─── Input
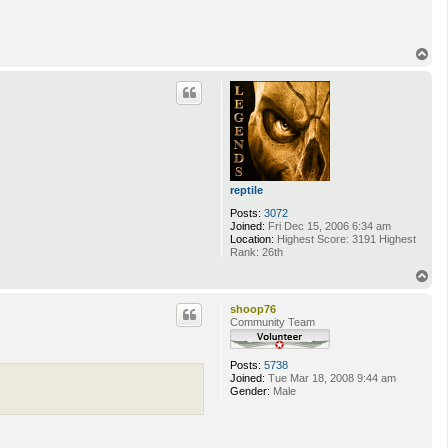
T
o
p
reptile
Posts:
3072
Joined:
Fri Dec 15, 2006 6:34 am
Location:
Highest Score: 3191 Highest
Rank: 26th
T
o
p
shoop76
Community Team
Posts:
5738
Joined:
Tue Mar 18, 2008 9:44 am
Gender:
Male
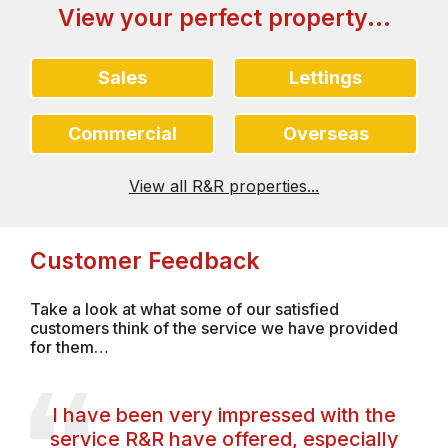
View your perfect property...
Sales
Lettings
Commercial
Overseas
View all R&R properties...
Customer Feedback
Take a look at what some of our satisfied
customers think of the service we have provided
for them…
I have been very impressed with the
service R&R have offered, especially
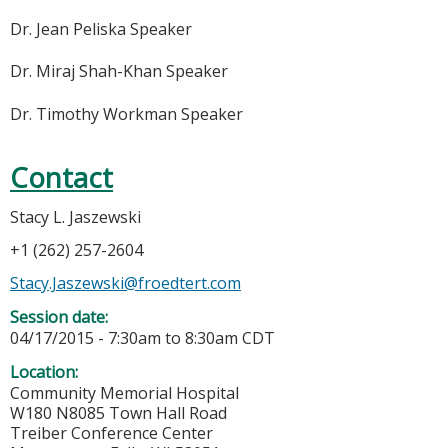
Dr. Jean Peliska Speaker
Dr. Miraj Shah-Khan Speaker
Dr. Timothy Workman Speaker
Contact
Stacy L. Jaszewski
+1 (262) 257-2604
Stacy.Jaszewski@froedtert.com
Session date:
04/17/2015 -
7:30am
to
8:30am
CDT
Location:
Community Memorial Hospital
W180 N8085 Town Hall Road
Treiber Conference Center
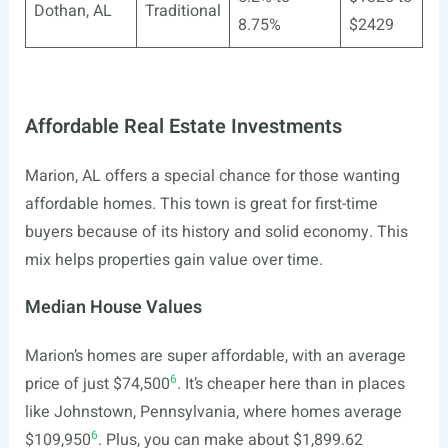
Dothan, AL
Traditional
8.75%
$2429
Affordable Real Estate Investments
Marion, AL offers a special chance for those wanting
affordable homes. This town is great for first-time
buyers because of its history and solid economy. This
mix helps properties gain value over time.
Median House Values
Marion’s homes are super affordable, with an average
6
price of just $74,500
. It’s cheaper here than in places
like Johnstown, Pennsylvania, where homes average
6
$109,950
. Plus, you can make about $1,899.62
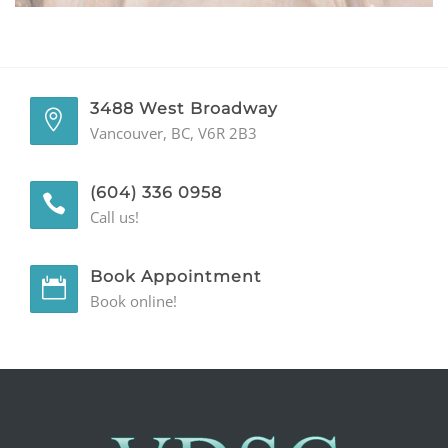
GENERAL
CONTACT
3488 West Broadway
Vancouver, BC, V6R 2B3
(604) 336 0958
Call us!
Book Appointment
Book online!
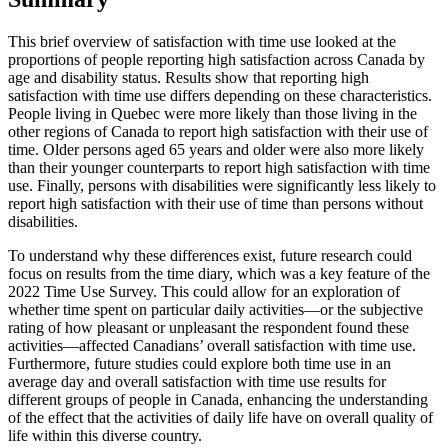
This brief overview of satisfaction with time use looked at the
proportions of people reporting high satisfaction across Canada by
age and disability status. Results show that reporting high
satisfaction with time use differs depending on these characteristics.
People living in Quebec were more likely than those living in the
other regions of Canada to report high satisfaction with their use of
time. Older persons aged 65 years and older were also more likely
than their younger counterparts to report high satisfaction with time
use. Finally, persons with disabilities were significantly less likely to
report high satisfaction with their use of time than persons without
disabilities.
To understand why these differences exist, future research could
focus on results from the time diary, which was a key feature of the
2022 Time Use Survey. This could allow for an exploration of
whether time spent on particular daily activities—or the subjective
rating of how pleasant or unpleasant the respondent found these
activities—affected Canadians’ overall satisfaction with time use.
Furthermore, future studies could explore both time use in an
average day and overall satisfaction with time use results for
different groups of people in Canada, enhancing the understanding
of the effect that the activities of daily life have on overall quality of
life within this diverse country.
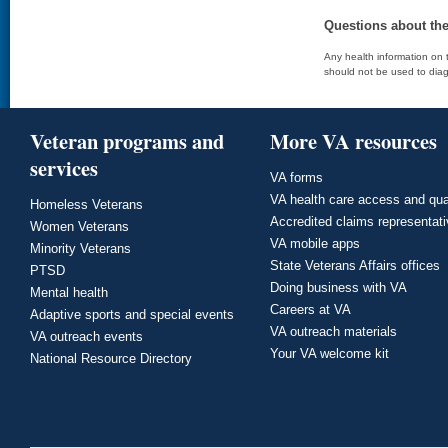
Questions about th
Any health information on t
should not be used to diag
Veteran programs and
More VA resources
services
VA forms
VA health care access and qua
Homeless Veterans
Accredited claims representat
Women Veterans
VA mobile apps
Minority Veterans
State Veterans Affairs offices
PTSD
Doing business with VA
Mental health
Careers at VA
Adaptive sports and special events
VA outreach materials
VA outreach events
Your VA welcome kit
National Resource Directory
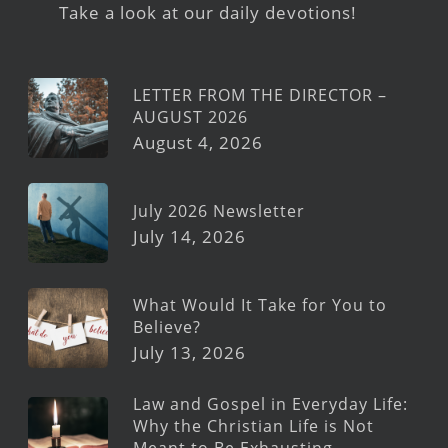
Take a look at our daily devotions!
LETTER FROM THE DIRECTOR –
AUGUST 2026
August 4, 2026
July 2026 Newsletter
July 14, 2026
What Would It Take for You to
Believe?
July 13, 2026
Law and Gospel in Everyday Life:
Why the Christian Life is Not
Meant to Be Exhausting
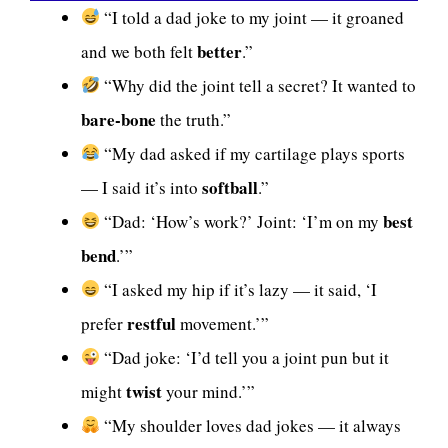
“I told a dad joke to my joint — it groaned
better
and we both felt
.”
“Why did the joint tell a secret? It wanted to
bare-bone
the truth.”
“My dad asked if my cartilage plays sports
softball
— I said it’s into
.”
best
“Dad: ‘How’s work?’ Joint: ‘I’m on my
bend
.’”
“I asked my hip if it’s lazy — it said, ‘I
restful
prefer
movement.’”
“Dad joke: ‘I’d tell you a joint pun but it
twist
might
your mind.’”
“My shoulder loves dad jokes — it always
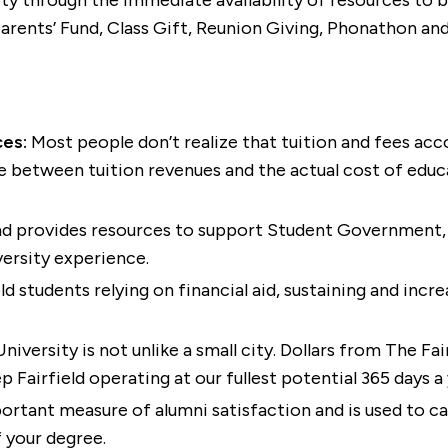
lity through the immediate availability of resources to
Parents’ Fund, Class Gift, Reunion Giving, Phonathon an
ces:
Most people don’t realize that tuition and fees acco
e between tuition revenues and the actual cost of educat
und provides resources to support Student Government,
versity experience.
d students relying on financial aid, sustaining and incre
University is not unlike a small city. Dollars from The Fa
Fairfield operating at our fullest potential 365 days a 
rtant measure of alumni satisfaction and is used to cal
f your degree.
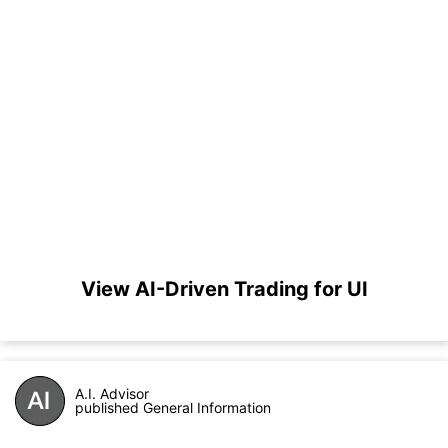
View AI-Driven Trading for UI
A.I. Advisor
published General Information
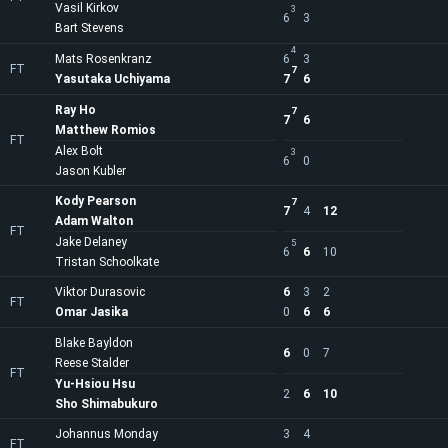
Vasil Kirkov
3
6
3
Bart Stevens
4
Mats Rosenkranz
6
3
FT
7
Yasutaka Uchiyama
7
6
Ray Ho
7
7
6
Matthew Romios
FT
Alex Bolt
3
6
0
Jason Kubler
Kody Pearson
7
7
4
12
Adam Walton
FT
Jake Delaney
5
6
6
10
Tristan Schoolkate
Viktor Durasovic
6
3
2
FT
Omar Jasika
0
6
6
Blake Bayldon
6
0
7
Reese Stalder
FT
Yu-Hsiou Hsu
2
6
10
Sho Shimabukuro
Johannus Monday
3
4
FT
──────
## Exercise prompt
How many lines in the material above contain the word "Marion"? Case counts. Reply with the number only.

## Written reply
2